— Work item —
Report each line in the records below that contains the word "sırasında", copying every such line in full.

*****

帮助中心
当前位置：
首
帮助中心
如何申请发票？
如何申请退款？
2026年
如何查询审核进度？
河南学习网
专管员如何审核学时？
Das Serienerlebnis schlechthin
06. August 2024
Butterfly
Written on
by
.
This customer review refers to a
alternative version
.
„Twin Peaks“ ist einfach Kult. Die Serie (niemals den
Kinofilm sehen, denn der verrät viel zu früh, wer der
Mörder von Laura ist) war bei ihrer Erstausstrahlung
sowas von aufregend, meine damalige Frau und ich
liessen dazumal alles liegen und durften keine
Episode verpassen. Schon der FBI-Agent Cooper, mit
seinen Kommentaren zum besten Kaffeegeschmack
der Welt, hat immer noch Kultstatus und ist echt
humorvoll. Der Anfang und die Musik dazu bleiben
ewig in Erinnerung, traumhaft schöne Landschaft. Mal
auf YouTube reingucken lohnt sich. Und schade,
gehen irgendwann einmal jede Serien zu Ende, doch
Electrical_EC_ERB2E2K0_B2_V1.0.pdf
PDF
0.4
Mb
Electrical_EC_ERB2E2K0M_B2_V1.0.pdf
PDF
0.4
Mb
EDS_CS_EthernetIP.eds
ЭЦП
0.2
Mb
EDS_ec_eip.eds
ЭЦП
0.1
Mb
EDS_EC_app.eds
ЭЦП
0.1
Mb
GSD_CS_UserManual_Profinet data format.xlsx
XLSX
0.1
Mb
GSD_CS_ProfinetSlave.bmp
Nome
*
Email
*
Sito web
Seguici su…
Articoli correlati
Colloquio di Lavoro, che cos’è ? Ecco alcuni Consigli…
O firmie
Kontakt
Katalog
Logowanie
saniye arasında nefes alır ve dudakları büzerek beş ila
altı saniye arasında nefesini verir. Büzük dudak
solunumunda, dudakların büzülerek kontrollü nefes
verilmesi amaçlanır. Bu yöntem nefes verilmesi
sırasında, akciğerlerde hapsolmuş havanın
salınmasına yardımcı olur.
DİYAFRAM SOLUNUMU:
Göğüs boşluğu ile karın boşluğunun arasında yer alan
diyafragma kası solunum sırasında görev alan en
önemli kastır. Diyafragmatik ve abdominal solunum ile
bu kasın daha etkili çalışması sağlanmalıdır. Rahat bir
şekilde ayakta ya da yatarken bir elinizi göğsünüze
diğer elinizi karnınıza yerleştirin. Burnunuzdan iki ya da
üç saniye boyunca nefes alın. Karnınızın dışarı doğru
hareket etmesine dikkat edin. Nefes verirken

*****

— Output of the exercise —
sırasında, akciğerlerde hapsolmuş havanın
diyafragma kası solunum sırasında görev alan en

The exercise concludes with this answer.